Howard Fineman at MS…
Howard Fineman at MSNBC has a great analysis of the dying of a political party. No, it’s not the Republicans or the Democrats he’s referring to. It’s the AMMP, the American Mainstream Media Party that’s being torn apart. It was born during the Vietnam War, the civil rights struggle, and the Watergate scandal. But that was then, this is now.

Whether he intends it or not, Fineman makes quite a case for the American Liberal Mainstream Media Party, that it exists to promote liberal causes, especially in recent history. Republicans can’t get their word out unmolested via the ALMMP, so they have to go elsewhere; as Fineman notes, “with mailing lists, grassroots politics and direct-mail, first through the Postal Service, then the Internet.” He’s basically exposing the political bias at, among other places, CBS, though, again, I’m not sure he intended that. It is interesting to note that he does acknowledge the lack of (or utterly lost) credibility the media now has. He closes the article this way:

In this situation, the last thing the AMMP needed was to aim wildly at the president — and not only miss, but be seen as having a political motivation in attacking in the first place. Were Dan Rather and Mary Mapes after the truth or victory when they broadcast their egregiously sloppy story about Bush’s National Guard Service? The moment it made air it began to fall apart, and eventually was shredded by factions within the AMMP itself, conservative national outlets and by the new opposition party that is emerging: The Blogger Nation. It’s hard to know now who, if anyone, in the “media” has any credibility.

And, as Walter Cronkite would say, that’s the way it is.

UPDATE: James Taranto, commenting on the same article, has this to say about how well the AMMP got its intended job done (first quoting Fineman):

The seeds of its demise were sown with the best of intentions in the late 1960s, when the AMMP was founded in good measure (and ironically enough) by CBS. Old folks may remember the moment: Walter Cronkite stepped from behind the podium of presumed objectivity to become an outright foe of the war in Vietnam. Later, he and CBS’s star White House reporter, Dan Rather, went to painstaking lengths to make Watergate understandable to viewers, which helped seal Richard Nixon’s fate as the first president to resign.

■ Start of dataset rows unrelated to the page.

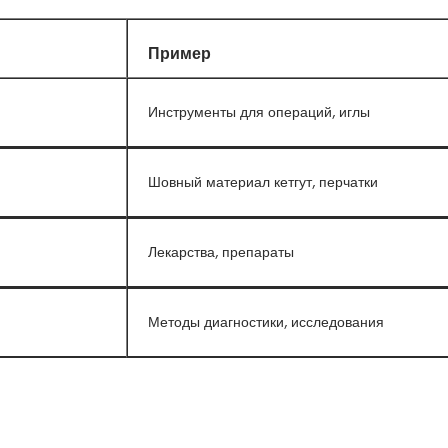
Пример
Инструменты для операций, иглы
Шовный материал кетгут, перчатки
Лекарства, препараты
Методы диагностики, исследования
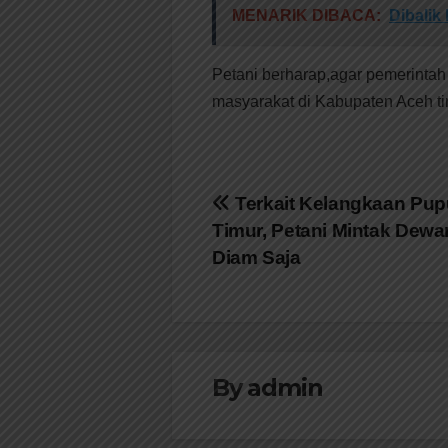
MENARIK DIBACA:
Dibalik
Petani berharap,agar pemerintah
masyarakat di Kabupaten Aceh ti
Navigasi
Terkait Kelangkaan Pup
Timur, Petani Mintak Dewa
pos
Diam Saja
By
admin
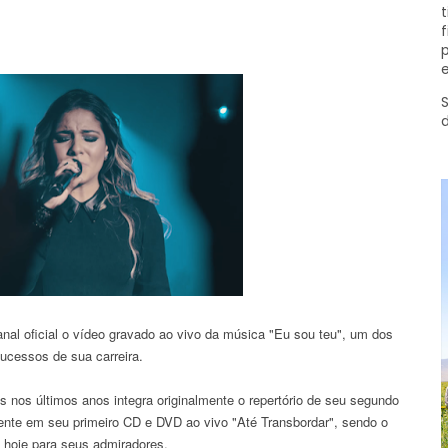
t
f
p
e
S
nal oficial o vídeo gravado ao vivo da música "Eu sou teu", um dos
ucessos de sua carreira.
s nos últimos anos integra originalmente o repertório de seu segundo
mente em seu primeiro CD e DVD ao vivo "Até Transbordar", sendo o
o hoje para seus admiradores.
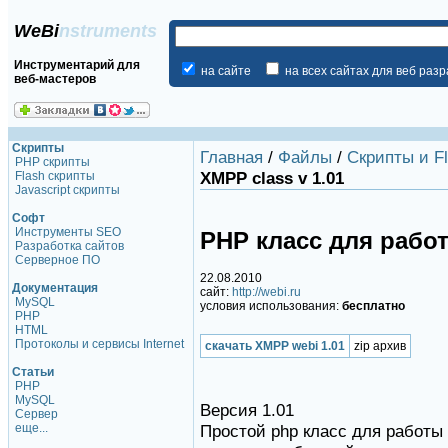
WeBi
nstruments
Инструментарий для
на сайте
на всех сайтах для веб раз
веб-мастеров
Скрипты
Главная
/
Файлы
/
Скрипты и F
PHP скрипты
XMPP class v 1.01
Flash скрипты
Javascript скрипты
Софт
Инструменты SEO
PHP класс для работ
Разработка сайтов
Серверное ПО
22.08.2010
Документация
сайт:
http://webi.ru
MySQL
условия использования:
бесплатно
PHP
HTML
Протоколы и сервисы Internet
скачать XMPP webi 1.01
zip архив
Статьи
PHP
MySQL
Версия 1.01
Сервер
еще...
Простой php класс для работы 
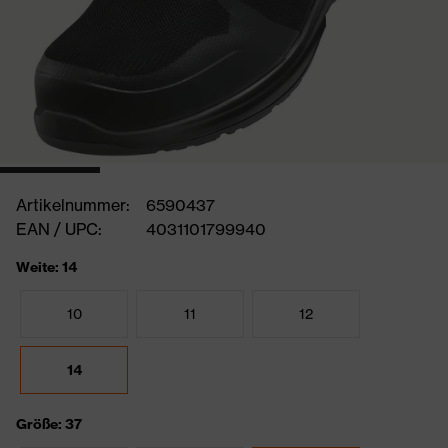
Artikelnummer:
6590437
EAN / UPC:
4031101799940
Weite: 14
10
11
12
14
Größe: 37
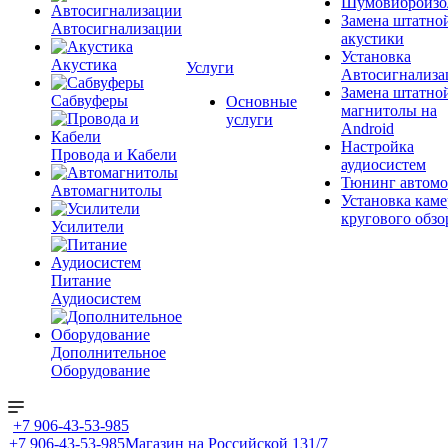
Шумовиброизо
Замена штатно
Автосигнализации
акустики
Установка
Акустика
Услуги
Автосигнализа
Замена штатно
Сабвуферы
Основные
магнитолы на
услуги
Android
Настройка
Провода и Кабели
аудиосистем
Тюнинг автомо
Автомагнитолы
Установка каме
кругового обзо
Усилители
Питание
Аудиосистем
Дополнительное
Оборудование
+7 906-43-53-985
+7 906-43-53-985
Магазин на Российской 131/7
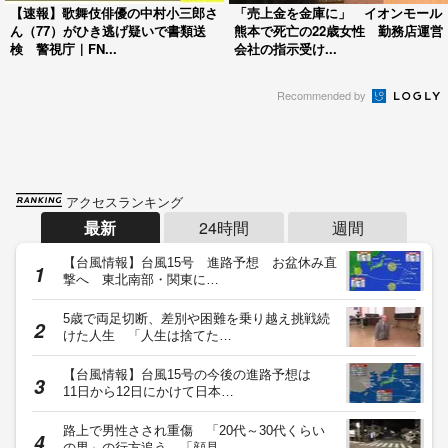
【速報】歌舞伎俳優の中村小三郎さ
「売上金を金庫に」 イオンモール
ん（77）がひき逃げ疑いで書類送
熊本で死亡の22歳女性 勤務店運営
検 警視庁｜FN...
会社の指示受け...
Recommended by
アクセスランキング
最新
24時間
週間
【台風情報】台風15号 進路予想 お盆休み直
撃へ 東北南部・関東に…
5歳で両足切断、差別や困難を乗り越え挑戦続
けた人生 「人生は捨てた…
【台風情報】台風15号の今後の進路予想は
11日から12日にかけて日本…
路上で男性さされ重傷 「20代～30代くらい
の男」の行方追う 「顔見…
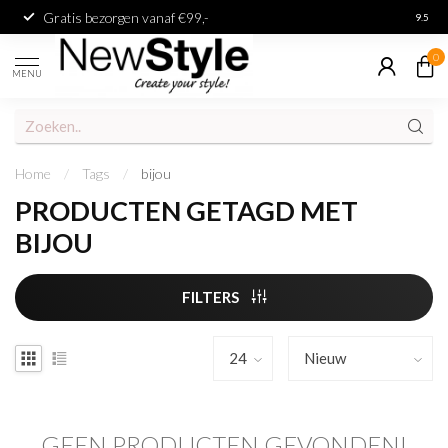
Gratis bezorgen vanaf €99,-
Achter
9.5
0
MENU
Home
/
Tags
/
bijou
PRODUCTEN GETAGD MET
BIJOU
FILTERS
GEEN PRODUCTEN GEVONDEN!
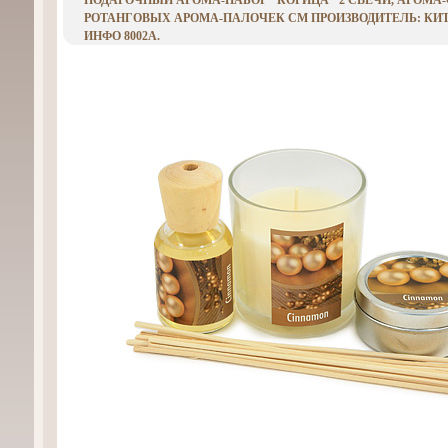
ПОДАРОЧНЫЙ АРОМА-НАБОР "КОРИЦА" 2 СВЕЧИ, АРОМА-С
РОТАНГОВЫХ АРОМА-ПАЛОЧЕК СМ ПРОИЗВОДИТЕЛЬ: КИТА
ИНФО 8002A.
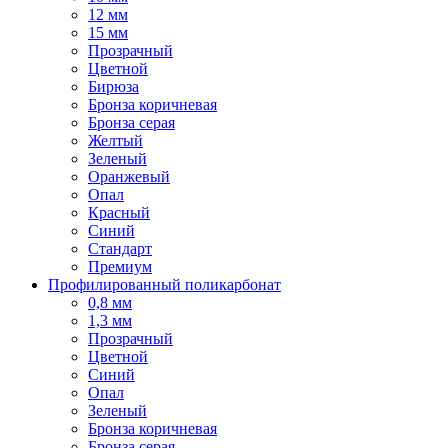
12 мм
15 мм
Прозрачный
Цветной
Бирюза
Бронза коричневая
Бронза серая
Желтый
Зеленый
Оранжевый
Опал
Красный
Синий
Стандарт
Премиум
Профилированный поликарбонат
0,8 мм
1,3 мм
Прозрачный
Цветной
Синий
Опал
Зеленый
Бронза коричневая
Бронза серая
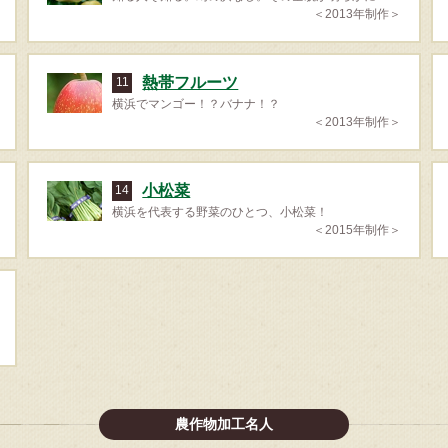
＜2013年制作＞
熱帯フルーツ
11
横浜でマンゴー！？バナナ！？
＜2013年制作＞
小松菜
14
横浜を代表する野菜のひとつ、小松菜！
＜2015年制作＞
農作物加工名人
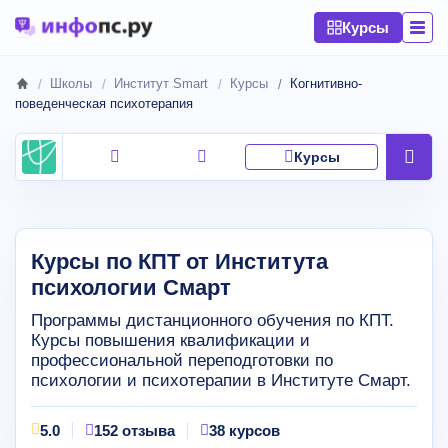
Курсы
Школы
Институт Smart
Курсы
Когнитивно-
поведенческая психотерапия
Курсы
Курсы по КПТ от Института
психологии Смарт
Программы дистанционного обучения по КПТ.
Курсы повышения квалификации и
профессиональной переподготовки по
психологии и психотерапии в Институте Смарт.
5.0
152 отзыва
38 курсов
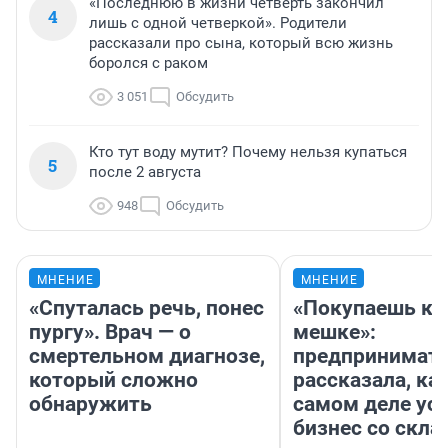
«Последнюю в жизни четверть закончил
4
лишь с одной четверкой». Родители
рассказали про сына, который всю жизнь
боролся с раком
3 051
Обсудить
Кто тут воду мутит? Почему нельзя купаться
5
после 2 августа
948
Обсудить
МНЕНИЕ
МНЕНИЕ
«Спуталась речь, понес
«Покупаешь ко
пургу». Врач — о
мешке»:
смертельном диагнозе,
предпринимат
который сложно
рассказала, как
обнаружить
самом деле ус
бизнес со скл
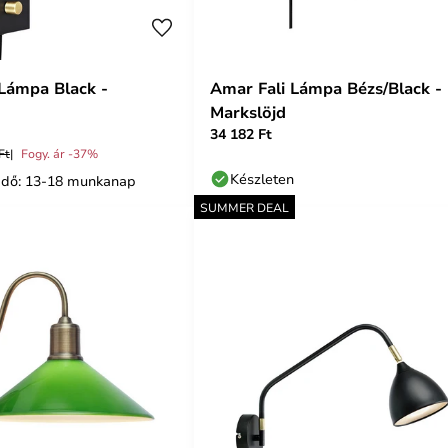
 Lámpa Black -
Amar Fali Lámpa Bézs/Black -
Markslöjd
34 182 Ft
Ft
Fogy. ár -37%
Készleten
i idő: 13-18 munkanap
SUMMER DEAL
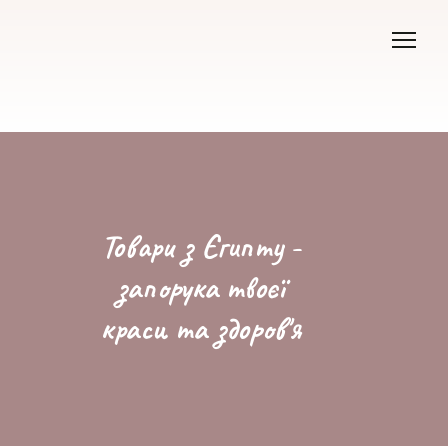
Товари з Єгипту -
запорука твоєї
краси та здоров'я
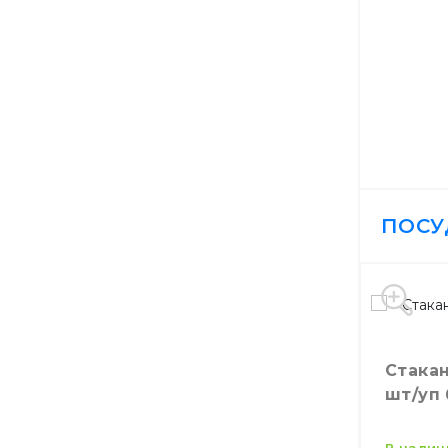
ПОСУ
Стакан
шт/уп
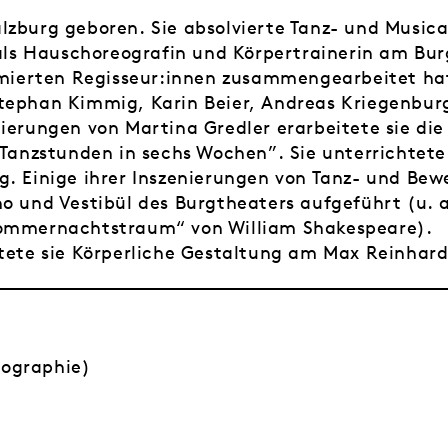
lzburg geboren. Sie absolvierte Tanz- und Music
e als Hauschoreografin und Körpertrainerin am Bur
erten Regisseur:innen zusammengearbeitet hat,
Stephan Kimmig, Karin Beier, Andreas Kriegenbu
ierungen von Martina Gredler erarbeitete sie die
 Tanzstunden in sechs Wochen”. Sie unterrichtete
g. Einige ihrer Inszenierungen von Tanz- und Be
no und Vestibül des Burgtheaters aufgeführt (u. 
Sommernachtstraum“ von William Shakespeare).
htete sie Körperliche Gestaltung am Max Reinhard
ographie)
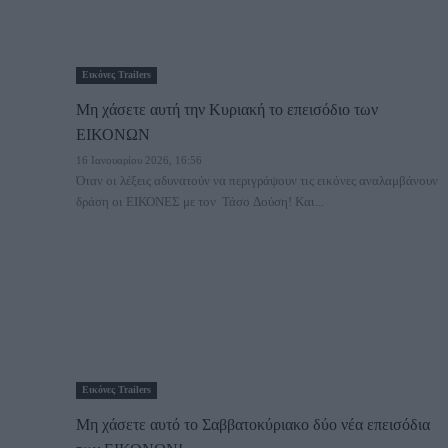
Εικόνες Trailers
Μη χάσετε αυτή την Κυριακή το επεισόδιο των
ΕΙΚΟΝΩΝ
16 Ιανουαρίου 2026, 16:56
Όταν οι λέξεις αδυνατούν να περιγράψουν τις εικόνες αναλαμβάνουν
δράση οι ΕΙΚΟΝΕΣ με τον Τάσο Δούση! Και...
Εικόνες Trailers
Μη χάσετε αυτό το Σαββατοκύριακο δύο νέα επεισόδια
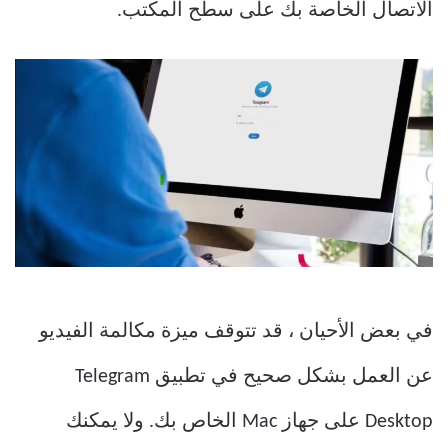
الاتصال الخاصة بك على سطح المكتب.
في بعض الأحيان ، قد تتوقف ميزة مكالمة الفيديو
عن العمل بشكل صحيح في تطبيق Telegram
Desktop على جهاز Mac الخاص بك. ولا يمكنك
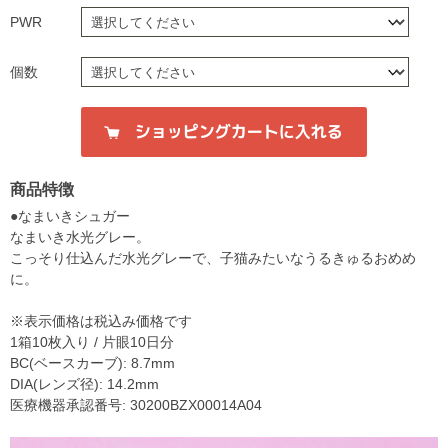
PWR
個数
商品特徴
●なまいきシュガー
なまいき水光グレー。
こっそり仕込んだ水光グレーで、子猫みたいなうるきゅるおめめ
に。
※表示価格は税込み価格です
1箱10枚入り / 片眼10日分
BC(ベースカーブ): 8.7mm
DIA(レンズ径): 14.2mm
医療機器承認番号: 30200BZX00014A04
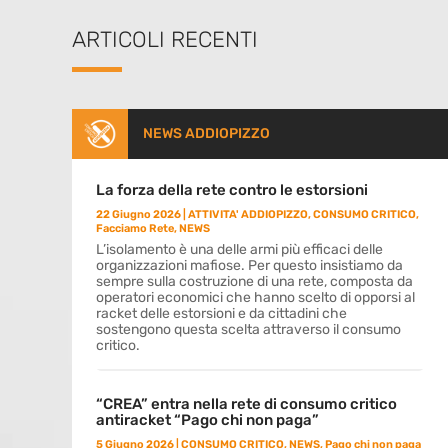
ARTICOLI RECENTI
NEWS ADDIOPIZZO
La forza della rete contro le estorsioni
22 Giugno 2026
|
ATTIVITA' ADDIOPIZZO
,
CONSUMO CRITICO
,
Facciamo Rete
,
NEWS
L’isolamento è una delle armi più efficaci delle
organizzazioni mafiose. Per questo insistiamo da
sempre sulla costruzione di una rete, composta da
operatori economici che hanno scelto di opporsi al
racket delle estorsioni e da cittadini che
sostengono questa scelta attraverso il consumo
critico.
“CREA” entra nella rete di consumo critico
antiracket “Pago chi non paga”
5 Giugno 2026
|
CONSUMO CRITICO
,
NEWS
,
Pago chi non paga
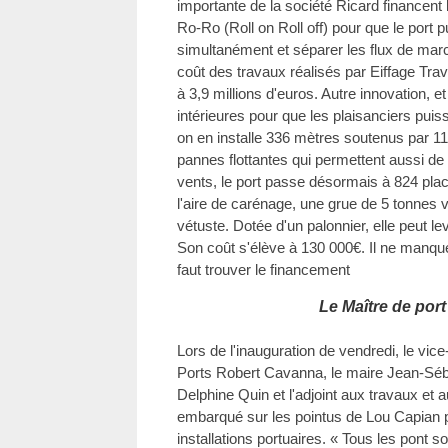
importante de la société Ricard financen
Ro-Ro (Roll on Roll off) pour que le port p
simultanément et séparer les flux de mar
coût des travaux réalisés par Eiffage Tra
à 3,9 millions d'euros. Autre innovation, 
intérieures pour que les plaisanciers puis
on en installe 336 mètres soutenus par 1
pannes flottantes qui permettent aussi de 
vents, le port passe désormais à 824 pla
l'aire de carénage, une grue de 5 tonnes v
vétuste. Dotée d'un palonnier, elle peut le
Son coût s'élève à 130 000€. Il ne manque 
faut trouver le financement
Le Maître de port
Lors de l'inauguration de vendredi, le vi
Ports Robert Cavanna, le maire Jean-Sébas
Delphine Quin et l'adjoint aux travaux et 
embarqué sur les pointus de Lou Capian p
installations portuaires. « Tous les pont s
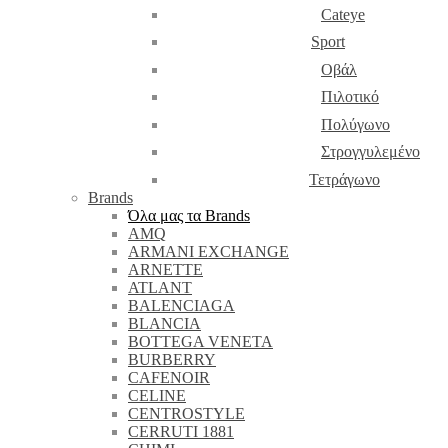
Cateye
Sport
Οβάλ
Πιλοτικό
Πολύγωνο
Στρογγυλεμένο
Τετράγωνο
Brands
Όλα μας τα Brands
AMQ
ARMANI EXCHANGE
ARNETTE
ATLANT
BALENCIAGA
BLANCIA
BOTTEGA VENETA
BURBERRY
CAFENOIR
CELINE
CENTROSTYLE
CERRUTI 1881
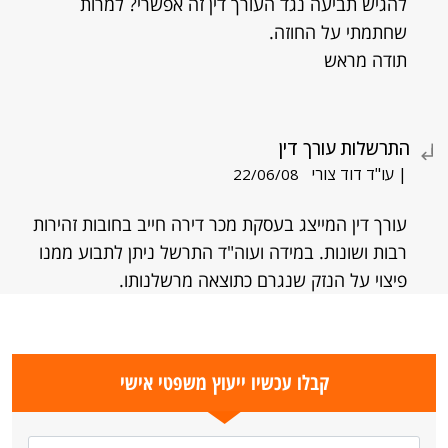
להגיש תביעה נגד העורך דין זה אפשרי? למרות
שחתמתי על החוזה.
תודה מראש
התרשלות עורך דין
| עו"ד דוד צורי
22/06/08
עורך דין המייצג בעסקת מכר דירה חייב בחובות זהירות
רבות ושונות. במידה ועוה"ד התרשל ניתן לתבוע ממנו
פיצוי על הנזק שנגרם כתוצאה מרשלנותו.
קבלו עכשיו ייעוץ משפטי אישי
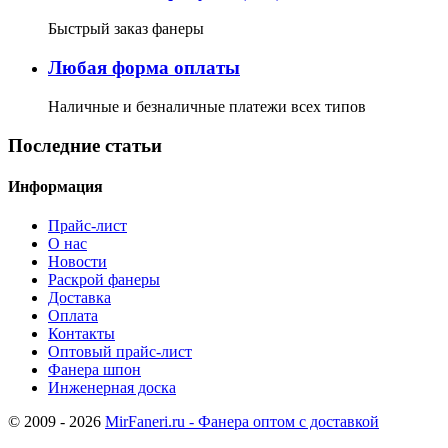
Быстрый заказ фанеры
Любая форма оплаты
Наличные и безналичные платежи всех типов
Последние статьи
Информация
Прайс-лист
О нас
Новости
Раскрой фанеры
Доставка
Оплата
Контакты
Оптовый прайс-лист
Фанера шпон
Инженерная доска
© 2009 - 2026
MirFaneri.ru - Фанера оптом с доставкой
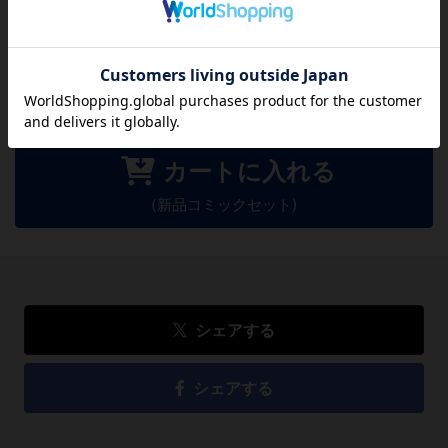
レビューを書く
2,442
円
税込
カートに入れる
(新品コミックセット)
シェアする
シェアする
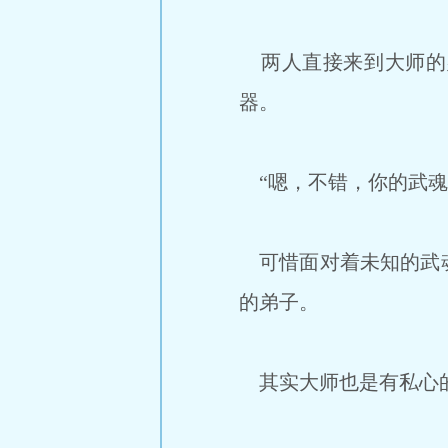
两人直接来到大师的
器。
“嗯，不错，你的武魂
可惜面对着未知的武魂
的弟子。
其实大师也是有私心的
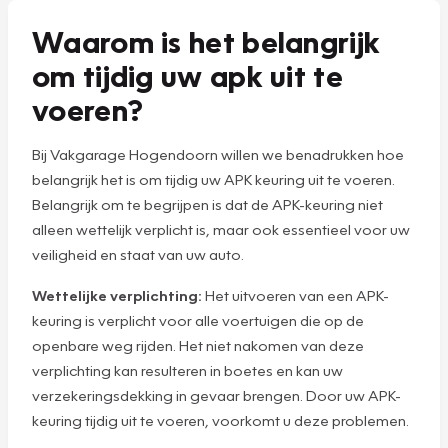
Waarom is het belangrijk
om tijdig uw apk uit te
voeren?
Bij Vakgarage Hogendoorn willen we benadrukken hoe
belangrijk het is om tijdig uw APK keuring uit te voeren.
Belangrijk om te begrijpen is dat de APK-keuring niet
alleen wettelijk verplicht is, maar ook essentieel voor uw
veiligheid en staat van uw auto.
Wettelijke verplichting:
Het uitvoeren van een APK-
keuring is verplicht voor alle voertuigen die op de
openbare weg rijden. Het niet nakomen van deze
verplichting kan resulteren in boetes en kan uw
verzekeringsdekking in gevaar brengen. Door uw APK-
keuring tijdig uit te voeren, voorkomt u deze problemen.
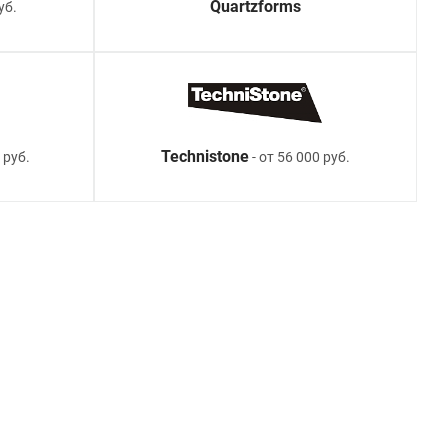
Quartzforms
уб.
Technistone
 руб.
- от 56 000 руб.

The crusades of Vietnam and Watergate seemed like a good idea at the time, even a noble one, not only to the press but perhaps to a majority of Americans. The problem was that, once the AMMP declared its existence by taking sides, there was no going back. A party was born.

The broadcast in which Cronkite declared America “mired in stalemate” and urged withdrawal from Vietnam aired on Feb. 27, 1968. In November of that year, Democrats began an almost unbroken string of electoral losses, including seven of the past 10 presidential elections.

If you accept Fineman’s thesis, then the 2004 election was also a repudiation of the AMMP. As an erstwhile antiwar activist who never renounced his “war crimes” calumnies, Kerry was the perfect candidate of the partisan media. No wonder CBS and others tried to puff up Kerry as a “war hero” while obsessing over supposed deficiencies in President Bush’s National Guard record.